▶ Objective
Echo, character for character, the lines in the entries below that run from the line containing "pose: elev=169.6 azim=271.6" through the line containing "Dot at: (327, 147)", inclusive.

▶ Information provided
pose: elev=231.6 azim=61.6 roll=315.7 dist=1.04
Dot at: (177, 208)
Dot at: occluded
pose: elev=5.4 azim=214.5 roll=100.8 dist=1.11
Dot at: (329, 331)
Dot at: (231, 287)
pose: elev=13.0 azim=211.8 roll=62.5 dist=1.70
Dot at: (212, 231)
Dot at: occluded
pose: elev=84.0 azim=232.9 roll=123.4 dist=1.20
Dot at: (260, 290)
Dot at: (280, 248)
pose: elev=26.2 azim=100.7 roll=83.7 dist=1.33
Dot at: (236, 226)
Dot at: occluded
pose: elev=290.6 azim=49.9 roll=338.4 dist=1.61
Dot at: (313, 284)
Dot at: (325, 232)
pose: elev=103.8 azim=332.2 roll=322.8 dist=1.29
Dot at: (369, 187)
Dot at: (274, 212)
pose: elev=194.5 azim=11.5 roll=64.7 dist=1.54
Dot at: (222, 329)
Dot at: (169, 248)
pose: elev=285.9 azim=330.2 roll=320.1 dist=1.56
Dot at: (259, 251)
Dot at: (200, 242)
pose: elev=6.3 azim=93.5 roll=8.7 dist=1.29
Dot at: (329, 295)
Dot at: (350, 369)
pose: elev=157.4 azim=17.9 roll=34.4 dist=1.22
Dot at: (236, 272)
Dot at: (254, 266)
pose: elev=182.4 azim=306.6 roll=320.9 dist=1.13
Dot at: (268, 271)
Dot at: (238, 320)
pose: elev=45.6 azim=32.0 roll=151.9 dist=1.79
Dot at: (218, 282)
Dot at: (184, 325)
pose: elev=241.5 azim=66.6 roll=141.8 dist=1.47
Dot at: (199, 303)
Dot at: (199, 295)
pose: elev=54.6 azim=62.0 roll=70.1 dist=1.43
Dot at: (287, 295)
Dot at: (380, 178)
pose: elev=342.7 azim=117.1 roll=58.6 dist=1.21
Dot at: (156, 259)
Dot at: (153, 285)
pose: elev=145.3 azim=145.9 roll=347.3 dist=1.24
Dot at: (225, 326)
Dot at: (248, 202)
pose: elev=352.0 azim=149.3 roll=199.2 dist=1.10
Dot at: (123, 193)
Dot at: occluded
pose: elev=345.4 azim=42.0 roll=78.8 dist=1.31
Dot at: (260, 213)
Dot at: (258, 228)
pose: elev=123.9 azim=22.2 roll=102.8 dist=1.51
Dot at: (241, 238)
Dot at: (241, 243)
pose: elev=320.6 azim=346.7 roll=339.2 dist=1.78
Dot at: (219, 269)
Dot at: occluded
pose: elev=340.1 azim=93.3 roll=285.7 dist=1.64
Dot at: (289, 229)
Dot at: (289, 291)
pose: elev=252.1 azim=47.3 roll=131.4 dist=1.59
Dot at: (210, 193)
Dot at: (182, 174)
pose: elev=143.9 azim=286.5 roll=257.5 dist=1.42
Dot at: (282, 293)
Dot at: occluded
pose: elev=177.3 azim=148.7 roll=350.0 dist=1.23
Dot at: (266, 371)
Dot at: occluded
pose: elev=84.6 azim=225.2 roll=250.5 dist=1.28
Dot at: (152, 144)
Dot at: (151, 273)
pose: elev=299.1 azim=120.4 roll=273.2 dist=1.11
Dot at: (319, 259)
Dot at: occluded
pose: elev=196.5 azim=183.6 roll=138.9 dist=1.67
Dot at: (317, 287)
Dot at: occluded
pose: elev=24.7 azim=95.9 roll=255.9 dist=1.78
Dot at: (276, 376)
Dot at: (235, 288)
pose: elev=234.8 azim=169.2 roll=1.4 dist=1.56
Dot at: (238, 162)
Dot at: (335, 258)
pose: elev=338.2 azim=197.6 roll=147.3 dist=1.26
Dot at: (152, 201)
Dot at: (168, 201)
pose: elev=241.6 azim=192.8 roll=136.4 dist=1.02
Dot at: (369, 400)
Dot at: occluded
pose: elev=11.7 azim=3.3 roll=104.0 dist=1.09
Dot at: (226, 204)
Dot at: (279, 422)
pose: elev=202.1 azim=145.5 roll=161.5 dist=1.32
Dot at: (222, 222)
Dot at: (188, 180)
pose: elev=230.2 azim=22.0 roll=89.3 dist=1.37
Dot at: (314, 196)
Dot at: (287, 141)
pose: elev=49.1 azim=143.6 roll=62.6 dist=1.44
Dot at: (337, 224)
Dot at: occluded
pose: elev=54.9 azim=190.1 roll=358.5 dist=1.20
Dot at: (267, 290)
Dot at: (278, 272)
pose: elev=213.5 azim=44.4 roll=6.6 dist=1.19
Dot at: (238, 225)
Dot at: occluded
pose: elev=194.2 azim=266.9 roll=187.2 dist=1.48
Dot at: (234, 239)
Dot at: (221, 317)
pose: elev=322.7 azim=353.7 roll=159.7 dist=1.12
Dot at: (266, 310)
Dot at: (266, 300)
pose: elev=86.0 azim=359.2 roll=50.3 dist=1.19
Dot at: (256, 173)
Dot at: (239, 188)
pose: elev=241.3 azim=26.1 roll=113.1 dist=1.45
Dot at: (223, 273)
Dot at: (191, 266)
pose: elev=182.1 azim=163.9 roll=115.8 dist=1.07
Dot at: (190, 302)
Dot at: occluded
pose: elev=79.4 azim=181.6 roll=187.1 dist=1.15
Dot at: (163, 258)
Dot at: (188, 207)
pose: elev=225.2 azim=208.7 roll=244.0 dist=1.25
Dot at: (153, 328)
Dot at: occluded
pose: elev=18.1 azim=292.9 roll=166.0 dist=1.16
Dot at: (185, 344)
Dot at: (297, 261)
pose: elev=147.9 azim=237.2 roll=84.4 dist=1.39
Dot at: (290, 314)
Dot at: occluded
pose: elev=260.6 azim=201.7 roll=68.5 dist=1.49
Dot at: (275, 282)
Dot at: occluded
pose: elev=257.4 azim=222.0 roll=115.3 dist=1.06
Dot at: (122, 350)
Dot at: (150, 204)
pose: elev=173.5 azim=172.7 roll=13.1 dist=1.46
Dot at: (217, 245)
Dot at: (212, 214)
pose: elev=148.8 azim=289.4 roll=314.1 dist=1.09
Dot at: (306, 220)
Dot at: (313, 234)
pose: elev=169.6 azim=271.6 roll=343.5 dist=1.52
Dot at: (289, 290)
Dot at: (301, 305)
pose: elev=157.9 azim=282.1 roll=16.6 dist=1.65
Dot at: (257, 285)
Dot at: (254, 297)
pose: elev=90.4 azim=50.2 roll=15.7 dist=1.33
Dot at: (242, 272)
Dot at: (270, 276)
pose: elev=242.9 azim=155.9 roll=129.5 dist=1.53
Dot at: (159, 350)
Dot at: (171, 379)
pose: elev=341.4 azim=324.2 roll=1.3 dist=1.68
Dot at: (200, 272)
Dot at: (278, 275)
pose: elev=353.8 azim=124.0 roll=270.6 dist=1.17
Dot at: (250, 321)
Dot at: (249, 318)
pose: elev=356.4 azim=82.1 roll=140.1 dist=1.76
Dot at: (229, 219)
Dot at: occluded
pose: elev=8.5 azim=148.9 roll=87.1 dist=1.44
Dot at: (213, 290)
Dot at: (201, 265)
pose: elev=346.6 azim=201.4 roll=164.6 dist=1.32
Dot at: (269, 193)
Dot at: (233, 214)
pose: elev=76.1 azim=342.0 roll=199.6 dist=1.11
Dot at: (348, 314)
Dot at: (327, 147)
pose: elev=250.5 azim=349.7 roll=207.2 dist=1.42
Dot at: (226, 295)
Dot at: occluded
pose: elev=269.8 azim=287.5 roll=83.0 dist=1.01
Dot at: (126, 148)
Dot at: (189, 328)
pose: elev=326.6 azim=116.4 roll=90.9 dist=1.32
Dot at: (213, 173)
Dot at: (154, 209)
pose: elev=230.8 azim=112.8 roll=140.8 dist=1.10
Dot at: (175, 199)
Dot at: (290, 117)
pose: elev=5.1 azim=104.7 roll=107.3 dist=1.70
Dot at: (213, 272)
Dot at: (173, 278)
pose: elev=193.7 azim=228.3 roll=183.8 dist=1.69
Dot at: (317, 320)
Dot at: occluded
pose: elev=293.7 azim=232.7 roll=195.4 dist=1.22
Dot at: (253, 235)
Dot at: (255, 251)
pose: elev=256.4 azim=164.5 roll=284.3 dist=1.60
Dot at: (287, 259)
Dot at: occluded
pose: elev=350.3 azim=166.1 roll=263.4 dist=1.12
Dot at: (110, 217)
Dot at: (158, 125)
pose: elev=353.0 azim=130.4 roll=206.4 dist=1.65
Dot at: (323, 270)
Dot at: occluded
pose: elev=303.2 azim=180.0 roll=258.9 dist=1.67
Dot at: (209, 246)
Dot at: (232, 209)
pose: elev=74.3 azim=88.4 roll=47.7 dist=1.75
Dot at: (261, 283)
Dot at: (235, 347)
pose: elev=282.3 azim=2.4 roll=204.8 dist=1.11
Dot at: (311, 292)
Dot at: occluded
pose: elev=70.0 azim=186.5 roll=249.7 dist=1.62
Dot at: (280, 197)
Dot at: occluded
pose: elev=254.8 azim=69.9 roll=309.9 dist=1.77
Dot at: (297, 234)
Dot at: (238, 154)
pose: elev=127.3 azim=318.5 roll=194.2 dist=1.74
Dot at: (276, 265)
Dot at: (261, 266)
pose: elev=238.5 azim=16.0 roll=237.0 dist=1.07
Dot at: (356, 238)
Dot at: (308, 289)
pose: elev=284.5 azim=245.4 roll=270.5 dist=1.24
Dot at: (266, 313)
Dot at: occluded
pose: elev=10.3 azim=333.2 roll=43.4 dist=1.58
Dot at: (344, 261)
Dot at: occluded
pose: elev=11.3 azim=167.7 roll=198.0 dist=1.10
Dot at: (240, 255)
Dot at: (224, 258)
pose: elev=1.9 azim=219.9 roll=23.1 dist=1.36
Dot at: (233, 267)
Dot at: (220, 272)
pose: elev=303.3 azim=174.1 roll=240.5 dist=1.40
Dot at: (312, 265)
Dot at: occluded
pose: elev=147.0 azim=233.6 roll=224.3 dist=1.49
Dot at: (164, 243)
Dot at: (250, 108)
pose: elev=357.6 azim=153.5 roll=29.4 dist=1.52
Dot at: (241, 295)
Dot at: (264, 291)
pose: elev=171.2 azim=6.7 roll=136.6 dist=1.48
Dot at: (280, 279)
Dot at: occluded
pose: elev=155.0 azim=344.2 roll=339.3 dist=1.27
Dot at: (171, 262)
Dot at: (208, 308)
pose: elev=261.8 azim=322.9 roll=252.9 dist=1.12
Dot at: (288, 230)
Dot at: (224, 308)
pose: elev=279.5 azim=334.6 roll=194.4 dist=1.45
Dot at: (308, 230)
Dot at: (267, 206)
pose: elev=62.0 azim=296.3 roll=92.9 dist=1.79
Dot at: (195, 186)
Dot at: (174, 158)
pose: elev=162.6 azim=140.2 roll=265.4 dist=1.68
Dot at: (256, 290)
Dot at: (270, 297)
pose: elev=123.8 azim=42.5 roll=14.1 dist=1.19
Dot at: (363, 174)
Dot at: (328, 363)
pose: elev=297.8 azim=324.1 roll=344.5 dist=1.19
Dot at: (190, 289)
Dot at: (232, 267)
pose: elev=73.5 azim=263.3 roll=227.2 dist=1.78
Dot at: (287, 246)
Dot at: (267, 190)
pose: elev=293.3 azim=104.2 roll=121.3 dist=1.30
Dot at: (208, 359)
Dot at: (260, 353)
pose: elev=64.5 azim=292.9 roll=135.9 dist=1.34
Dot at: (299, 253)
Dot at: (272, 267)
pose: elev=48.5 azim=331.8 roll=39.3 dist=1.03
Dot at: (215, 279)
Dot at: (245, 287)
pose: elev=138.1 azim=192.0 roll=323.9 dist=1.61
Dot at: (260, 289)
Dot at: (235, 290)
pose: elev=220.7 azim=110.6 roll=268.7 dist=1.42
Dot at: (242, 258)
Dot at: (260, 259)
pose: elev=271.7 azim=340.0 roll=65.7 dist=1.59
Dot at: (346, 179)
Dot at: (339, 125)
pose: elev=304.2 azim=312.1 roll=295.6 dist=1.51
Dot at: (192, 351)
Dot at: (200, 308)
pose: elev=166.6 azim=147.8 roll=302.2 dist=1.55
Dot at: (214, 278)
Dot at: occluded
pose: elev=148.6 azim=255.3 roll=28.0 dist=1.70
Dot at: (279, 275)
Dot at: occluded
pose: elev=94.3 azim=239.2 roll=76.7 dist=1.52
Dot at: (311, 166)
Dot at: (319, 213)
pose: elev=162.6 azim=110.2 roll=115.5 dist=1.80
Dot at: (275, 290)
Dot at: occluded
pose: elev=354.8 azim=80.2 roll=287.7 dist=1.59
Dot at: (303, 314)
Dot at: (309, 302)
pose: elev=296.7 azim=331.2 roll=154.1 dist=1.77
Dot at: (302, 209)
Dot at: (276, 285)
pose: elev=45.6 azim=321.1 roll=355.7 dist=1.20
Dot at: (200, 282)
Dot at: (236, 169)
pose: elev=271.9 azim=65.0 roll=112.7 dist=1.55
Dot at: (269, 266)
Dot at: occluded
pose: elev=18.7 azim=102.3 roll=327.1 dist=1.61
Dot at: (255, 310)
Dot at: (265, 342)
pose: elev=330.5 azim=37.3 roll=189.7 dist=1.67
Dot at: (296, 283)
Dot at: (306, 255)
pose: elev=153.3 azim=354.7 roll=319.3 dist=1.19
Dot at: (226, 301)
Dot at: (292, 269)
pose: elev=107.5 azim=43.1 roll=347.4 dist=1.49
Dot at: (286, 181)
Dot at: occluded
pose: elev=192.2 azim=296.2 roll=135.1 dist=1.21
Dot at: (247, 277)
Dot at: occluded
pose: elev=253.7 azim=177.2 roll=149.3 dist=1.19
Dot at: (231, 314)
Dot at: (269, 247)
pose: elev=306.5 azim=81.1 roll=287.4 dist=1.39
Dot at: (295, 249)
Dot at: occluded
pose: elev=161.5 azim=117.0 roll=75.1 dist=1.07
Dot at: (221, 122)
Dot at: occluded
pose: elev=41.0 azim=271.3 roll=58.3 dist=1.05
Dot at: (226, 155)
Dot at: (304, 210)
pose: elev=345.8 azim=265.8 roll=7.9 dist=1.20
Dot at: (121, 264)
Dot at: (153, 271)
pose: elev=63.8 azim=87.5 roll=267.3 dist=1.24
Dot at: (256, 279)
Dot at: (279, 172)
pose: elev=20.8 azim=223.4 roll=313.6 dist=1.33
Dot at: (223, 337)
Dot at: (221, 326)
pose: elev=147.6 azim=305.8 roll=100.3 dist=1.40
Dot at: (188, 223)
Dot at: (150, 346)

▶ Solved exercise
pose: elev=169.6 azim=271.6 roll=343.5 dist=1.52
Dot at: (289, 290)
Dot at: (301, 305)
pose: elev=157.9 azim=282.1 roll=16.6 dist=1.65
Dot at: (257, 285)
Dot at: (254, 297)
pose: elev=90.4 azim=50.2 roll=15.7 dist=1.33
Dot at: (242, 272)
Dot at: (270, 276)
pose: elev=242.9 azim=155.9 roll=129.5 dist=1.53
Dot at: (159, 350)
Dot at: (171, 379)
pose: elev=341.4 azim=324.2 roll=1.3 dist=1.68
Dot at: (200, 272)
Dot at: (278, 275)
pose: elev=353.8 azim=124.0 roll=270.6 dist=1.17
Dot at: (250, 321)
Dot at: (249, 318)
pose: elev=356.4 azim=82.1 roll=140.1 dist=1.76
Dot at: (229, 219)
Dot at: occluded
pose: elev=8.5 azim=148.9 roll=87.1 dist=1.44
Dot at: (213, 290)
Dot at: (201, 265)
pose: elev=346.6 azim=201.4 roll=164.6 dist=1.32
Dot at: (269, 193)
Dot at: (233, 214)
pose: elev=76.1 azim=342.0 roll=199.6 dist=1.11
Dot at: (348, 314)
Dot at: (327, 147)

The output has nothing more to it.